2. We analyzed the sub-cellular localization of several known proteins with predicted or known localization (-> Known Protein Control). In most cases, the localization was verified - independent of the GFP fusion part.
We conclude that the sub-cellular localization of the proteins is mostly not affected by the GFP fusion part. However, we always determine the localization of N- and C-terminal fusions (GFP-ORF and ORF-GFP since the relative orientation of the two fusion parts (ORF vs. GFP) in many cases does impact localization of either fusion-protein.
The 3of5 web application for complex and comprehensive pattern matching in protein sequences
The identification of patterns in biological sequences is a key challenge in genome analysis and in proteomics. Frequently such patterns are complex and highly variable, especially in protein sequences. They are frequently described using terms of regular expressions (RegEx) because of the user-friendly terminology. Limitations arise for queries with the increasing complexity of patterns and are accompanied by requirements for enhanced capabilities. This is especially true for patterns containing ambiguous characters and positions and/or length ambiguities.

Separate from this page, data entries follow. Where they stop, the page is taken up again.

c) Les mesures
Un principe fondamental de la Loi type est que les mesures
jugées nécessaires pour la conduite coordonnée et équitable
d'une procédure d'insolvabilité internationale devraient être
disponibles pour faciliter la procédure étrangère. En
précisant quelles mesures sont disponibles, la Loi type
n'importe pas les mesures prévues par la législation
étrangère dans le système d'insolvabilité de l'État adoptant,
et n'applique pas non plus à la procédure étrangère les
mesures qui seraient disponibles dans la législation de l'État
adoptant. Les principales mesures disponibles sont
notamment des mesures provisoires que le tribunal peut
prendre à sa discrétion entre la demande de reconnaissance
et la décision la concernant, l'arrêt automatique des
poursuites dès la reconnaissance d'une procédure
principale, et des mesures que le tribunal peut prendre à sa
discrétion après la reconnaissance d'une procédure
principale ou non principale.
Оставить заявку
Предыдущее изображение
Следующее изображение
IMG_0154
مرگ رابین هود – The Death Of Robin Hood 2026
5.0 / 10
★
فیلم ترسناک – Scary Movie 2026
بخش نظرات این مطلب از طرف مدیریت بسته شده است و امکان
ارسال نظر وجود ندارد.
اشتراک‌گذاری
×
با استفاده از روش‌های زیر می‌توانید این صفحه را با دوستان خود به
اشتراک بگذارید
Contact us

We have implemented the 3of5 web application in order to enable complex pattern matching in protein sequences. 3of5 is named after a special use of its main feature, the novel n-of-m pattern type. This feature allows for an extensive specification of variable patterns where the individual elements may vary in their position, order, and content within a defined stretch of sequence. The number of distinct elements can be constrained by operators, and individual characters may be excluded. The n-of-m pattern type can be combined with common regular expression terms and thus also allows for a comprehensive description of complex patterns. 3of5 increases the fidelity of pattern matching and finds ALL possible solutions in protein sequences in cases of length-ambiguous patterns instead of simply reporting the longest or shortest hits. Grouping and combined search for patterns provides a hierarchical arrangement of larger patterns sets. The algorithm is implemented as internet application and freely accessible. The application is available at http://dkfz.de/mga2/3of5/3of5.html.
The 3of5 application offers an extended vocabulary for the definition of search patterns and thus allows the user to comprehensively specify and identify peptide patterns with variable elements. The n-of-m pattern type offers an improved accuracy for pattern matching in combination with the ability to find all solutions, without compromising the user friendliness of regular expression terms (Seiler et al. 2006).